Go through the records and give each one again exactly.

====== PROVIDED RECORDS

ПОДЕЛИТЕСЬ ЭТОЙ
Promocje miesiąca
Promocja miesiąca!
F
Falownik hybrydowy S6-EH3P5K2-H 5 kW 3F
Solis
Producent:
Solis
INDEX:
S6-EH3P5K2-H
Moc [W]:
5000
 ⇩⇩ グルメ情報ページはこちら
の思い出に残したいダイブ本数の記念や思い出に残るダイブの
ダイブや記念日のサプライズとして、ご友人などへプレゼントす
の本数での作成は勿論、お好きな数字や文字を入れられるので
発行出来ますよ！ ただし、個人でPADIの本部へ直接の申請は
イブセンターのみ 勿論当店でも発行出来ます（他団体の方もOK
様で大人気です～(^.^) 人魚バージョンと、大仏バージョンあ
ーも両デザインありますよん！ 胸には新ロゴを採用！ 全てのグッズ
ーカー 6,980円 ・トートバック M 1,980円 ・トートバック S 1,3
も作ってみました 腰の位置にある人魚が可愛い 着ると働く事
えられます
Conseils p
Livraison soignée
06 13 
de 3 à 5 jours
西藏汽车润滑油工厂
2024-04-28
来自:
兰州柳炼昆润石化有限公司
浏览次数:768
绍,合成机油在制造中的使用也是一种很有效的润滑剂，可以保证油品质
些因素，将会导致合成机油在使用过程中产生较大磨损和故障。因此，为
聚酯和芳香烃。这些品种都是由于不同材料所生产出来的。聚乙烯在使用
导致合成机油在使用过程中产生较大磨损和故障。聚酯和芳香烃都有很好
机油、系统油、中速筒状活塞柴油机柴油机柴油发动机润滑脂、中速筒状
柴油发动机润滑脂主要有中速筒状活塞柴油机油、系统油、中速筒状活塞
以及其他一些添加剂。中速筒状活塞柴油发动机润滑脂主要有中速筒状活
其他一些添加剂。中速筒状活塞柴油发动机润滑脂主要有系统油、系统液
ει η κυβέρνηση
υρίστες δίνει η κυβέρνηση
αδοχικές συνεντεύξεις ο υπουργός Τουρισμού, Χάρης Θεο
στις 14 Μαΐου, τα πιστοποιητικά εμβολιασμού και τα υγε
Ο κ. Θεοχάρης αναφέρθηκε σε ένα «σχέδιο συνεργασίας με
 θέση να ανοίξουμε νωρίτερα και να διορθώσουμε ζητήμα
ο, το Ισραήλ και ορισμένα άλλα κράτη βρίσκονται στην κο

============

SOLUTION BELOW
ПОДЕЛИТЕСЬ ЭТОЙ
Promocje miesiąca
Promocja miesiąca!
F
Falownik hybrydowy S6-EH3P5K2-H 5 kW 3F
Solis
Producent:
Solis
INDEX:
S6-EH3P5K2-H
Moc [W]:
5000
 ⇩⇩ グルメ情報ページはこちら
の思い出に残したいダイブ本数の記念や思い出に残るダイブの
ダイブや記念日のサプライズとして、ご友人などへプレゼントす
の本数での作成は勿論、お好きな数字や文字を入れられるので
発行出来ますよ！ ただし、個人でPADIの本部へ直接の申請は
イブセンターのみ 勿論当店でも発行出来ます（他団体の方もOK
様で大人気です～(^.^) 人魚バージョンと、大仏バージョンあ
ーも両デザインありますよん！ 胸には新ロゴを採用！ 全てのグッズ
ーカー 6,980円 ・トートバック M 1,980円 ・トートバック S 1,3
も作ってみました 腰の位置にある人魚が可愛い 着ると働く事
えられます
Conseils p
Livraison soignée
06 13 
de 3 à 5 jours
西藏汽车润滑油工厂
2024-04-28
来自:
兰州柳炼昆润石化有限公司
浏览次数:768
绍,合成机油在制造中的使用也是一种很有效的润滑剂，可以保证油品质
些因素，将会导致合成机油在使用过程中产生较大磨损和故障。因此，为
聚酯和芳香烃。这些品种都是由于不同材料所生产出来的。聚乙烯在使用
导致合成机油在使用过程中产生较大磨损和故障。聚酯和芳香烃都有很好
机油、系统油、中速筒状活塞柴油机柴油机柴油发动机润滑脂、中速筒状
柴油发动机润滑脂主要有中速筒状活塞柴油机油、系统油、中速筒状活塞
以及其他一些添加剂。中速筒状活塞柴油发动机润滑脂主要有中速筒状活
其他一些添加剂。中速筒状活塞柴油发动机润滑脂主要有系统油、系统液
ει η κυβέρνηση
υρίστες δίνει η κυβέρνηση
αδοχικές συνεντεύξεις ο υπουργός Τουρισμού, Χάρης Θεο
στις 14 Μαΐου, τα πιστοποιητικά εμβολιασμού και τα υγε
Ο κ. Θεοχάρης αναφέρθηκε σε ένα «σχέδιο συνεργασίας με
 θέση να ανοίξουμε νωρίτερα και να διορθώσουμε ζητήμα
ο, το Ισραήλ και ορισμένα άλλα κράτη βρίσκονται στην κο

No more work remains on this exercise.